Quel luogo aveva tutto l'aspetto di un'abitazione non terminata, con le pareti tinteggiate di bianco - che, nel frattempo, avevano accumulato già della sporcizia - e la pavimentazione ancora grezza. Non c'erano finestre né altre porte, ma sembrava che non ci fosse nemmeno anima viva.

Ryan si mosse a passo incerto, cercando di fare meno rumore possibile, infastidito dal suono prodotto dalle suole delle scarpe che sfregavano contro il cemento a ogni passo, assumendo alle sue orecchie la stessa rilevanza del rombo di una frana.
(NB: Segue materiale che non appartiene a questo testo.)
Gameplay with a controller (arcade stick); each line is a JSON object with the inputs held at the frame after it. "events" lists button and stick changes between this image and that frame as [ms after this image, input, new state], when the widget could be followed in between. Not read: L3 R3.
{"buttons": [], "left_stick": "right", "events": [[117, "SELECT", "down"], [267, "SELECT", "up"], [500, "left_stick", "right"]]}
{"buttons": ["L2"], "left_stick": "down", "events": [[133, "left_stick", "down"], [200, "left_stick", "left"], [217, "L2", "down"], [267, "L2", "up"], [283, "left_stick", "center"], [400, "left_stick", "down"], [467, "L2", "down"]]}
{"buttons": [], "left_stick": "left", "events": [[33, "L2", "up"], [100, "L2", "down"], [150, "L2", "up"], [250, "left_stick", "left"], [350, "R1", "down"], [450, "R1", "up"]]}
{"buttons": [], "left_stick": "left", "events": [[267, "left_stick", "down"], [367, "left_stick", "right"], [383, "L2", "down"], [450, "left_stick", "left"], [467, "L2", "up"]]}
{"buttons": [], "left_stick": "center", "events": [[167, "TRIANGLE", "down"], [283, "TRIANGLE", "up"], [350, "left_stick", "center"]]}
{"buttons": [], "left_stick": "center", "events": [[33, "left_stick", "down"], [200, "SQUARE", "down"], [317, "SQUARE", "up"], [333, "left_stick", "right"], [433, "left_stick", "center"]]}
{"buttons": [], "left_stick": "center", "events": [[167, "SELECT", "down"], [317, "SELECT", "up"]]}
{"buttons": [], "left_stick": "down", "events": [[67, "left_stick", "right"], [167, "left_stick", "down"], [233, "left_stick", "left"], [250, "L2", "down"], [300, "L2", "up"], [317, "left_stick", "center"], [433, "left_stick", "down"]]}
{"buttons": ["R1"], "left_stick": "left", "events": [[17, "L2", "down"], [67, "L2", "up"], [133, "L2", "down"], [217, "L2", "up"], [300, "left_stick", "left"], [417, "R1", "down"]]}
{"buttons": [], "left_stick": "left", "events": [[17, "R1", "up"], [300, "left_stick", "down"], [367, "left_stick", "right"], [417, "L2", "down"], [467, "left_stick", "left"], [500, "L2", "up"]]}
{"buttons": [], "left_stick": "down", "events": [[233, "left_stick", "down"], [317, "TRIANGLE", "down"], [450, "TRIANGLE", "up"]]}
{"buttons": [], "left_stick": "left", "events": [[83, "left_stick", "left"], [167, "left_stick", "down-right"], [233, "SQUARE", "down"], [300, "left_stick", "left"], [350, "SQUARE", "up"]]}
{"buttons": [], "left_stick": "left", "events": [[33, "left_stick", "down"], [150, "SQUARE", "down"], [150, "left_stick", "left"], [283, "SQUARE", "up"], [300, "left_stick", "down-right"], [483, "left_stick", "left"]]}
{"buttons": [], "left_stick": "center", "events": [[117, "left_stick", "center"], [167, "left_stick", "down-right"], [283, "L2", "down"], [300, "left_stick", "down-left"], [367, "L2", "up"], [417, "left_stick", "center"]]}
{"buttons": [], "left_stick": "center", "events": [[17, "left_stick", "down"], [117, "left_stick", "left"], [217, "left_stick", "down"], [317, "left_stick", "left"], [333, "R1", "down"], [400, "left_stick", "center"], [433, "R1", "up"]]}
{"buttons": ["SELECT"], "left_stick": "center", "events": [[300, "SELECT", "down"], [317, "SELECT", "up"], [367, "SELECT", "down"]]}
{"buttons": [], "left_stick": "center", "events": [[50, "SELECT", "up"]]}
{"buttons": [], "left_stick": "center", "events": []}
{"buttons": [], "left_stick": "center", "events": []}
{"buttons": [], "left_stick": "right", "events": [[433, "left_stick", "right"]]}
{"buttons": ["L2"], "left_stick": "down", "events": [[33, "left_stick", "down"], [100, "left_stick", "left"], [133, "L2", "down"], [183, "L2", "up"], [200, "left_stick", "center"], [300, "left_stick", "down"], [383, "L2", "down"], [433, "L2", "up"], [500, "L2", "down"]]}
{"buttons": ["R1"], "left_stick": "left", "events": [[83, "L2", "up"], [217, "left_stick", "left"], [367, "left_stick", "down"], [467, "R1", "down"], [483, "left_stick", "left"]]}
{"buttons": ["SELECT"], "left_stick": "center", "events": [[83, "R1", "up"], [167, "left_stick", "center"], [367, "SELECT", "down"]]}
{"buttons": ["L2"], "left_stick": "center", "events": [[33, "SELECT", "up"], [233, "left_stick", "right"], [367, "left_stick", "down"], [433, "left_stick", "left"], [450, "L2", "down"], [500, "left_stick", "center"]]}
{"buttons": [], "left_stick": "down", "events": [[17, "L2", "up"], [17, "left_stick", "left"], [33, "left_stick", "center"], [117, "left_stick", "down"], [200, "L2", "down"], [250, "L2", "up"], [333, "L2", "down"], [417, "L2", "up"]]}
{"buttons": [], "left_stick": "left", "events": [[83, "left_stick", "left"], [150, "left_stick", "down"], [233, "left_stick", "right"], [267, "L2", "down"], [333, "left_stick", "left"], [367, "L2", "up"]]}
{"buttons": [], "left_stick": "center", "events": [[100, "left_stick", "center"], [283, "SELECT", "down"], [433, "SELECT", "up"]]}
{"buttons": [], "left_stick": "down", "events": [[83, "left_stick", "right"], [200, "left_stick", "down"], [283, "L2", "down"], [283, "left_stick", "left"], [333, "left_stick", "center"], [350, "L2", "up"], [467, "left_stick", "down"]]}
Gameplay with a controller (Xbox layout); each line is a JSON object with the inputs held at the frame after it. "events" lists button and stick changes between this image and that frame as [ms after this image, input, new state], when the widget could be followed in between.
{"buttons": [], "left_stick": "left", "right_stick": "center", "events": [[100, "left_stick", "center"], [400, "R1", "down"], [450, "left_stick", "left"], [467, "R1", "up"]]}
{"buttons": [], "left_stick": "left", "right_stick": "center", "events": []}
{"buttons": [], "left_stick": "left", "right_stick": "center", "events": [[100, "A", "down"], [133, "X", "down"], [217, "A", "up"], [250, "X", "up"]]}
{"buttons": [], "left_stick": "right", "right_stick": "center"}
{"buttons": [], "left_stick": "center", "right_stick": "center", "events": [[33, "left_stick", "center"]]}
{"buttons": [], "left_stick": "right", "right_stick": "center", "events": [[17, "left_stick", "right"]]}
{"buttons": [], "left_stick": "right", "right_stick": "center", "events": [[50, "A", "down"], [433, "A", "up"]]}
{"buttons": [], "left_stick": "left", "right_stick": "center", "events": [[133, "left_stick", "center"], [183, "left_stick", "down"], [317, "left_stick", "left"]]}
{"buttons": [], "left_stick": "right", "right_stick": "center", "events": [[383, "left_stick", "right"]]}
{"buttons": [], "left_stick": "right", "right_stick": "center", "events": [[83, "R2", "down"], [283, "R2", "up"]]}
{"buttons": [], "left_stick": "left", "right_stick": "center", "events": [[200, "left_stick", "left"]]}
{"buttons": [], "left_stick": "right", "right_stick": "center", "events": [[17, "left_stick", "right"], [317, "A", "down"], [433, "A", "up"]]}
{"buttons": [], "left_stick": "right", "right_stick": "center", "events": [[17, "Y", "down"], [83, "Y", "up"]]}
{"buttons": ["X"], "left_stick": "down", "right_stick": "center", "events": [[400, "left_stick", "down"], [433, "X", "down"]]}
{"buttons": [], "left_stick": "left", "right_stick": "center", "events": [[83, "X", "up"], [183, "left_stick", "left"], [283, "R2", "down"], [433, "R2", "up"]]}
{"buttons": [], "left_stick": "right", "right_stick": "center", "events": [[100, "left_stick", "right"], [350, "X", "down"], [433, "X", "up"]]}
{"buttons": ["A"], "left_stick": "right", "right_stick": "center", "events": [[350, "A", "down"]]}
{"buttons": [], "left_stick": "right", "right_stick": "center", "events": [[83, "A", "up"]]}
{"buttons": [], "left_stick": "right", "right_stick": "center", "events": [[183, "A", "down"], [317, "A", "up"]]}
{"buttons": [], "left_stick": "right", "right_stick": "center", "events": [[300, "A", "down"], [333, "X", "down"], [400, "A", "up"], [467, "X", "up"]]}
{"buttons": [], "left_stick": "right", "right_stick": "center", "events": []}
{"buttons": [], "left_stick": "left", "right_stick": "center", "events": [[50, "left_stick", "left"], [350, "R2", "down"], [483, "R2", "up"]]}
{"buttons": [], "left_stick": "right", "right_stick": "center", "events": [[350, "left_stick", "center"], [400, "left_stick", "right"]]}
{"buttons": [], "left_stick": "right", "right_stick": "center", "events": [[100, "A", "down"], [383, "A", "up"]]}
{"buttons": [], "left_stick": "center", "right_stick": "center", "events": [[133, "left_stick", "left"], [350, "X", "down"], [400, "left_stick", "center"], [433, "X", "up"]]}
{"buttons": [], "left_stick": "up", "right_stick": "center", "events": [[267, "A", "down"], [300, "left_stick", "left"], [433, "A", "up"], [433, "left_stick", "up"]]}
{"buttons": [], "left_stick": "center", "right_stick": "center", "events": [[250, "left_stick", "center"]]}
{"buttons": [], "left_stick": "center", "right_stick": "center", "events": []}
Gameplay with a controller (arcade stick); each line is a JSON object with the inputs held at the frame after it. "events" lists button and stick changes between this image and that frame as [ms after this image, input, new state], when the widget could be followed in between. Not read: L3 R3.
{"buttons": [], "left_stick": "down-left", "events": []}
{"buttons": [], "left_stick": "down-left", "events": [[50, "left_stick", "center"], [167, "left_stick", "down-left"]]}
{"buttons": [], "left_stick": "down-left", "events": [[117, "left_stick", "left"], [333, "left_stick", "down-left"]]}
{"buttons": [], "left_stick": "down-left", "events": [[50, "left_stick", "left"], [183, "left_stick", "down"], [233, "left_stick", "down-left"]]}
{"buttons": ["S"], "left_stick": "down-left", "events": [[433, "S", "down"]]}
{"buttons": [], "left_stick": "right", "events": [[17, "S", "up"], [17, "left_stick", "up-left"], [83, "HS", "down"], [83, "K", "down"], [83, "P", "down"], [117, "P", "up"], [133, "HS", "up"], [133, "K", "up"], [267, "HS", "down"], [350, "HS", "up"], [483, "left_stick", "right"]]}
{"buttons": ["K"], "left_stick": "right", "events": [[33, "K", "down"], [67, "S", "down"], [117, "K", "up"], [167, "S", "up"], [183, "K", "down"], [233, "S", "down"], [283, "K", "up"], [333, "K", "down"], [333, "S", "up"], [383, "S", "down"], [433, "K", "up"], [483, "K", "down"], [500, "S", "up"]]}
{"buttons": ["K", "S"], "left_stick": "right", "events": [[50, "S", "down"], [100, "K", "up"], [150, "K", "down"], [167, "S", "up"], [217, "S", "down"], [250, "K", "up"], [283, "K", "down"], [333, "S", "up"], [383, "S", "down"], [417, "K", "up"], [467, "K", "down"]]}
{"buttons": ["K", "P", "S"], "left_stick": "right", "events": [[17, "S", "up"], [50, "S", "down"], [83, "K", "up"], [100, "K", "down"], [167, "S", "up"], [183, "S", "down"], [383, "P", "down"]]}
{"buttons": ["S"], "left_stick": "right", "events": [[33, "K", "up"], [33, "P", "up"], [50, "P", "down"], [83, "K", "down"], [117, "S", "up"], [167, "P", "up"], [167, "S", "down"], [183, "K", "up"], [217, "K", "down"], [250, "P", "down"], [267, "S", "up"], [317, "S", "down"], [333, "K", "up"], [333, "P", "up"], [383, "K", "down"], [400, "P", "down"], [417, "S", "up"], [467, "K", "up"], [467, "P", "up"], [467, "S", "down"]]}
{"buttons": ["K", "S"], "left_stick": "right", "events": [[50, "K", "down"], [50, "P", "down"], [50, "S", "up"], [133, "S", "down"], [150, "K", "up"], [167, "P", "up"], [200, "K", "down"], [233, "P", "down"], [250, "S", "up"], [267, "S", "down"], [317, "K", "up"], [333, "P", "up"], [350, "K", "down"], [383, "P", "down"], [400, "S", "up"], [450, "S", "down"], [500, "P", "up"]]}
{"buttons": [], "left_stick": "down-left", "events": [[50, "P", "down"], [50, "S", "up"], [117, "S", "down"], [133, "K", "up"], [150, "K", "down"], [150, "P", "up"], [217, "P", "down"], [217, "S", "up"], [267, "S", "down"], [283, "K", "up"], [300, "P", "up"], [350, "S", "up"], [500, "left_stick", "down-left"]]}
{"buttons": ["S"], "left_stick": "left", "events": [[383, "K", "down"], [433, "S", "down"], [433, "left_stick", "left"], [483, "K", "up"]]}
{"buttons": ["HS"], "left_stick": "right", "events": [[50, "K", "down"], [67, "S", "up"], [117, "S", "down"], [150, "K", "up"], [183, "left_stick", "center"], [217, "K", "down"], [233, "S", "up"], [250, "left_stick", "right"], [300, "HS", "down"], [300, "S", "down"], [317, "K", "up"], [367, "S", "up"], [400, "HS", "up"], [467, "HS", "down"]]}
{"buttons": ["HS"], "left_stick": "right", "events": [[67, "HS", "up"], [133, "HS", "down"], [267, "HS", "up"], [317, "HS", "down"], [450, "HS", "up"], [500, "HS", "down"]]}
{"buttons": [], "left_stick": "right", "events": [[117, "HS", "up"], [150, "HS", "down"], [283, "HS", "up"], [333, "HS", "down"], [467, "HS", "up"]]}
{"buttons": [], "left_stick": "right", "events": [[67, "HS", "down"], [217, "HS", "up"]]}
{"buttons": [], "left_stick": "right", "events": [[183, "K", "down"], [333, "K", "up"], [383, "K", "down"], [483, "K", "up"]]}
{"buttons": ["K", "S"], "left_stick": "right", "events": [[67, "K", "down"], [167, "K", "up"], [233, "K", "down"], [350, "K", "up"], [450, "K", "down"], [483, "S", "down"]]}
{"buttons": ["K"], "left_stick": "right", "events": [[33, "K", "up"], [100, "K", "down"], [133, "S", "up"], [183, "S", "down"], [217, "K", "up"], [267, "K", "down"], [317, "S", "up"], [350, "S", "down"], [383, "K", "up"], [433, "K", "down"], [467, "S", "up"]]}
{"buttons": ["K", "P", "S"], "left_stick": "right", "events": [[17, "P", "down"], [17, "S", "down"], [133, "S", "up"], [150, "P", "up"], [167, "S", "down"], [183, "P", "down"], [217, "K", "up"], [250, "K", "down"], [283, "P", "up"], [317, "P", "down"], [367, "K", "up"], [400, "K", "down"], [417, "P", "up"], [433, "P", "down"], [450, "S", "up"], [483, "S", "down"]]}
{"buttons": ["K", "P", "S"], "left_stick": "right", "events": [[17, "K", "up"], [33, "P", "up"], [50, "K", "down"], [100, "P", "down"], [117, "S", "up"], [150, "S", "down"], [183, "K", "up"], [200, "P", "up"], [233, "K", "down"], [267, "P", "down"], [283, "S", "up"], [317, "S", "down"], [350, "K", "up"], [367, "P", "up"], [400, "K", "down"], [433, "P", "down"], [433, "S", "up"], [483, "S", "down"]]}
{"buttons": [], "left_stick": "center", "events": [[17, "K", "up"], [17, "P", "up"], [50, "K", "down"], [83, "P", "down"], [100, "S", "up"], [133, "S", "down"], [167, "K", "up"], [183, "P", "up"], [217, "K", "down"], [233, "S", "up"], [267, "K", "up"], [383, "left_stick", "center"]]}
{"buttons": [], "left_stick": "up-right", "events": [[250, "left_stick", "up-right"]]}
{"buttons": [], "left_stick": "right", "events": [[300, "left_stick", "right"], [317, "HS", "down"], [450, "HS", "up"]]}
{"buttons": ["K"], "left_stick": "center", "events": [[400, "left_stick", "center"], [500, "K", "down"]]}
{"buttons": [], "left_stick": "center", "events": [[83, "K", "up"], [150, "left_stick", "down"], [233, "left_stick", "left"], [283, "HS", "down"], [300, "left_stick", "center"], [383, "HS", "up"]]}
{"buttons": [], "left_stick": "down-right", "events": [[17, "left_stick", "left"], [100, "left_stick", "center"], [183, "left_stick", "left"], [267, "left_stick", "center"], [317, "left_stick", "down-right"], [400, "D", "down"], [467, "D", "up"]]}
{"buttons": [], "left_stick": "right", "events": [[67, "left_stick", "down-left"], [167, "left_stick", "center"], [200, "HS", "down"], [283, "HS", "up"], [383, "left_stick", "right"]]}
La pelle gli si ricoprì di sudore: la temperatura lì era già più mite, ma il calore che gli scaldava il corpo dall'interno non aveva nulla a che vedere con quella.

Si schiacciò contro la parete di sinistra, poggiandovi una tempia, trovandosi al limite imposto dall'apertura sul muro che introduceva in quella stanza, la prima delle due, sempre tenendo sotto controllo la scala in fondo al corridoio. Chiuse gli occhi e trasse un profondo respiro: neanche un alito di vento, non riusciva a percepire nulla. Decise di muoversi ed entrò.

Anche quella camera era vuota, illuminata a giorno, grezza e priva di uscite. Cercò di calmarsi, di riprendersi dallo spavento procuratogli dall'idea di trovarsi faccia a faccia con Rozaf e, procedendo con estrema cautela, uscì di nuovo nel corridoio.

Anche nell'entrare nella seconda stanza si premurò di essere cauto, di mantenersi all'erta, ma pure quella volta incassò un'altra delusione: l'ennesima camera senza uscite. In quella, tuttavia, a differenza delle altre due che si era lasciato alle spalle, erano presenti un paio di mobili. Una brandina era stata sistemata a ridosso di un muro; un tavolo si trovava al centro e sulla sua superficie stavano dimenticati resti di cibo.

Ryan rivolse uno sguardo in tralice dietro di sé, assicurandosi di non avere il mostro ad alitargli sul collo, e tornò sui propri passi.

Mancava soltanto la scala.

"Ma quella è un problema enorme" si disse, nonostante fosse ormai arrivato alla conclusione che, se esisteva una via di fuga, di certo l'avrebbe trovata soltanto salendo i gradini che lo avrebbero condotto al piano superiore.

Deglutì e strinse con forza il telaio scarno, restando sulla soglia del nascondiglio di Rozaf, percependo un paio di schegge di legno conficcarsi nel palmo della stessa mano. Il dolore pungente lo fece rabbrividire, mentre il sudore gli colava sulla schiena e la T-shirt gli aderiva al corpo come una seconda pelle.